Petikan Pilihan —
---*---

Infeksi Covid-19 terbukti memiliki efek merugikan pada fungsi otak, termasuk defisit kognitif yang telihat jelas sebagai “kabut otak”, kejang, depresi, kehilangan indra penciuman (anosmia), perubahan indra perasa (dysgeusia), gangguan pendengaran, dan defisit neurologis permanen akibat stroke. Sebuah penelitian yang belum dibukukan berbasis di University of Oxford dan Imperial College, London, Inggris Raya (UK) adalah yang pertama mendokumentasikan bukti perubahan otak pada sekelompok besar pasien yang menjalani pemindaian otak magnetic resonance imaging (MRI) baik sebelum maupun setelah infeksi Covid-19, membandingkannya dengan pemindaian sekelompok individu tanpa riwayat infeksi Covid-19.

---*---

Entri yang Disediakan —
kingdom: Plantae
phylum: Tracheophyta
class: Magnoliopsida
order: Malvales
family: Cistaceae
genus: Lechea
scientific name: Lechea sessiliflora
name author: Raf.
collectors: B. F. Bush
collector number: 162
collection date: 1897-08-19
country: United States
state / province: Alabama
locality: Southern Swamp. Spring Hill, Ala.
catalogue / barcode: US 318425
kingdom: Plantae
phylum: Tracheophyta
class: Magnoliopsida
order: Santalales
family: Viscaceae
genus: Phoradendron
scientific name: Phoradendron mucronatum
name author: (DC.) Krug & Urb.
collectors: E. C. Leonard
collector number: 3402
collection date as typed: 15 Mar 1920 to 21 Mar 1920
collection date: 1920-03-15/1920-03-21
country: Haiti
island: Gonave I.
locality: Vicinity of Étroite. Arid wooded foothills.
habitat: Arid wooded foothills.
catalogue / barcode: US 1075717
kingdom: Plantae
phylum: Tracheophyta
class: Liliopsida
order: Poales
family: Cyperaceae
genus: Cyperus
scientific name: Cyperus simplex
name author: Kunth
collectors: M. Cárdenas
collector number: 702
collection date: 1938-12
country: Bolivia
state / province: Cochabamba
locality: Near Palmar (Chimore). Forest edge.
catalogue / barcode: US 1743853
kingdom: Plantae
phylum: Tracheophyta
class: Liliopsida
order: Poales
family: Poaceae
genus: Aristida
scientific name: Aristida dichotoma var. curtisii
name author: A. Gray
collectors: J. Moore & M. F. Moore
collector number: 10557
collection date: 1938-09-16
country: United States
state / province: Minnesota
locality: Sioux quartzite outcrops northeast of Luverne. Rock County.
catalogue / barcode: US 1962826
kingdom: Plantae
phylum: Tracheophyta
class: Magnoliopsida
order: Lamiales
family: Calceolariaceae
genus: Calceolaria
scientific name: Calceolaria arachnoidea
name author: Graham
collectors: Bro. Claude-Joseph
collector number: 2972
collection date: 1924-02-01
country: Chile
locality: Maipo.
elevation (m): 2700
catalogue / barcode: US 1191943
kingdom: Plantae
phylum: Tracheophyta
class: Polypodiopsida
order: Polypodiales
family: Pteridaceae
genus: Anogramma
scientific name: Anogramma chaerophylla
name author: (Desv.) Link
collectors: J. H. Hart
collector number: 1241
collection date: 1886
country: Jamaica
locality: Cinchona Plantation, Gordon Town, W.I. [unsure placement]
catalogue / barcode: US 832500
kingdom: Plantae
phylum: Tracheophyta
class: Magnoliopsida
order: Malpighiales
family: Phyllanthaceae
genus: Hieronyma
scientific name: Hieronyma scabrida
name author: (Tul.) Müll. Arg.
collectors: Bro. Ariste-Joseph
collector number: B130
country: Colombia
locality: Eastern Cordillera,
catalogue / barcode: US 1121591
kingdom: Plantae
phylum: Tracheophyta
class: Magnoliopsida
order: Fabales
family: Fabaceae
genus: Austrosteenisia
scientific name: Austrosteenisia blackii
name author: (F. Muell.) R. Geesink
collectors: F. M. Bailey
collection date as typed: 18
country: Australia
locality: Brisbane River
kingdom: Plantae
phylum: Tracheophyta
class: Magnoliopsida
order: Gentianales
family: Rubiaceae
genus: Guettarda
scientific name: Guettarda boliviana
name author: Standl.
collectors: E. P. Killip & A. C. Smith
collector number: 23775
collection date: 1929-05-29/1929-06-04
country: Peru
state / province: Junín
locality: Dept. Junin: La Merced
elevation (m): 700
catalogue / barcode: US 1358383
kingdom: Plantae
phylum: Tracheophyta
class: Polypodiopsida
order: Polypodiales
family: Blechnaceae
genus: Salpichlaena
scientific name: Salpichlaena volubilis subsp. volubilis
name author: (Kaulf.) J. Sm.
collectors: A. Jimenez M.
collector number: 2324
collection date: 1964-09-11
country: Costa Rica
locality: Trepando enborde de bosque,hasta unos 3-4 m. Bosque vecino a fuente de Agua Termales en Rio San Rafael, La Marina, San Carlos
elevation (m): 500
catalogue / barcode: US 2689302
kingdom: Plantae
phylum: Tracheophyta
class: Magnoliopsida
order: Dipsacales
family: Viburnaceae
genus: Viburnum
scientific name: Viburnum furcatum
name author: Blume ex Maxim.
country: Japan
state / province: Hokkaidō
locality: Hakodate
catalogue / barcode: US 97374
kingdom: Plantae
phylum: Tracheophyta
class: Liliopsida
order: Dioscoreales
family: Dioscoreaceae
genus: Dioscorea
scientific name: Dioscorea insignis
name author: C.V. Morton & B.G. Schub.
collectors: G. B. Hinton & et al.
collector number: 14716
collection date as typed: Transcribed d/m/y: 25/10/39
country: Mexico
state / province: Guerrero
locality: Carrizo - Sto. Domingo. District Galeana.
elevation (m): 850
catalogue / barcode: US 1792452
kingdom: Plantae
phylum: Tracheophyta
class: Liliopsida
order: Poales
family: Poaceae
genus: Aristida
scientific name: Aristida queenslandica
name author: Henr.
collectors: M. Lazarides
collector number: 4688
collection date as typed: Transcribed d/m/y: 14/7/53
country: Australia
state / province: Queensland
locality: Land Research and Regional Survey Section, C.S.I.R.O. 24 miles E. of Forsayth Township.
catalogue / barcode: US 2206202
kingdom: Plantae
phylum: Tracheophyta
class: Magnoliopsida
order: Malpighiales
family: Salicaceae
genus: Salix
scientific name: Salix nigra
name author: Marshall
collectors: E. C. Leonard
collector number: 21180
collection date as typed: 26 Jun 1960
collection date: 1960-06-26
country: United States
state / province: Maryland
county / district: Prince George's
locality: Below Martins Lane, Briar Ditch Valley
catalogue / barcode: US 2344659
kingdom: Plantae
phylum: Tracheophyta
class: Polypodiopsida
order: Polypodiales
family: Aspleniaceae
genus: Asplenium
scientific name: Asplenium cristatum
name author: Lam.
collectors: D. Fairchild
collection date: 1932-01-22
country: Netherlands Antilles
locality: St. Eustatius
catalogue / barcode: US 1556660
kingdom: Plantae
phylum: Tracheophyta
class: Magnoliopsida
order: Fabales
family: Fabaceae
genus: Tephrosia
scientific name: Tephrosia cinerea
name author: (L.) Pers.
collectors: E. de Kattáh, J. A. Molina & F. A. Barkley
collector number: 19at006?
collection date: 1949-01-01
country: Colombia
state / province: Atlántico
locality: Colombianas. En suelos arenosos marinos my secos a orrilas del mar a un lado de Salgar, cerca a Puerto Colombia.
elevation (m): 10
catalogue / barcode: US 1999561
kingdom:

---*---

Langkah Pengerjaan —
**A.** Jawablah pertanyaan berikut berdasarkan teks tentang dampak Covid-19 pada otak:
(i) Apa istilah untuk kehilangan indra penciuman?
(ii) Di lembaga mana penelitian yang belum dibukukan itu berbasis?
(iii) Jenis pemindaian otak apa yang dijalani pasien sebelum dan setelah infeksi Covid-19?
**B.** Kutip dari teks tentang dampak Covid-19 pada otak seluruh bagian mulai dari "Infeksi Covid-19 terbukti" hingga "riwayat infeksi Covid-19.".
**C.** Lanjutkan teks tentang dampak Covid-19 pada otak setelah kalimat terakhirnya.

Daftar Jawaban —
**A.**
(i) Anosmia.
(ii) University of Oxford dan Imperial College, London, Inggris Raya (UK).
(iii) Magnetic resonance imaging (MRI).

**B.**
Infeksi Covid-19 terbukti memiliki efek merugikan pada fungsi otak, termasuk defisit kognitif yang telihat jelas sebagai “kabut otak”, kejang, depresi, kehilangan indra penciuman (anosmia), perubahan indra perasa (dysgeusia), gangguan pendengaran, dan defisit neurologis permanen akibat stroke. Sebuah penelitian yang belum dibukukan berbasis di University of Oxford dan Imperial College, London, Inggris Raya (UK) adalah yang pertama mendokumentasikan bukti perubahan otak pada sekelompok besar pasien yang menjalani pemindaian otak magnetic resonance imaging (MRI) baik sebelum maupun setelah infeksi Covid-19, membandingkannya dengan pemindaian sekelompok individu tanpa riwayat infeksi Covid-19.

**C.**
The UK Biobank adalah database biomedis yang besar, terdiri dari lebih dari 500.000 anggota sukarelawan yang memberikan informasi penelitian yang bernilai dan jangka panjang untuk beberapa pusat penelitian. Database Pencitraan Biobank Inggris mulai mengumpulkan informasi dari lebih dari 100.000 peserta pada tahun 2014, termasuk mengenai pemindaian otak MRI, pemindaian perut, dan pemindaian jantung. Memiliki penelitian pencitraan berkala pada populasi yang begitu besar telah membantu para peneliti untuk menyelidiki dampak genetika dan gaya hidup pada kesehatan masyarakat dan memberikan hasil pencitraan dari waktu ke waktu.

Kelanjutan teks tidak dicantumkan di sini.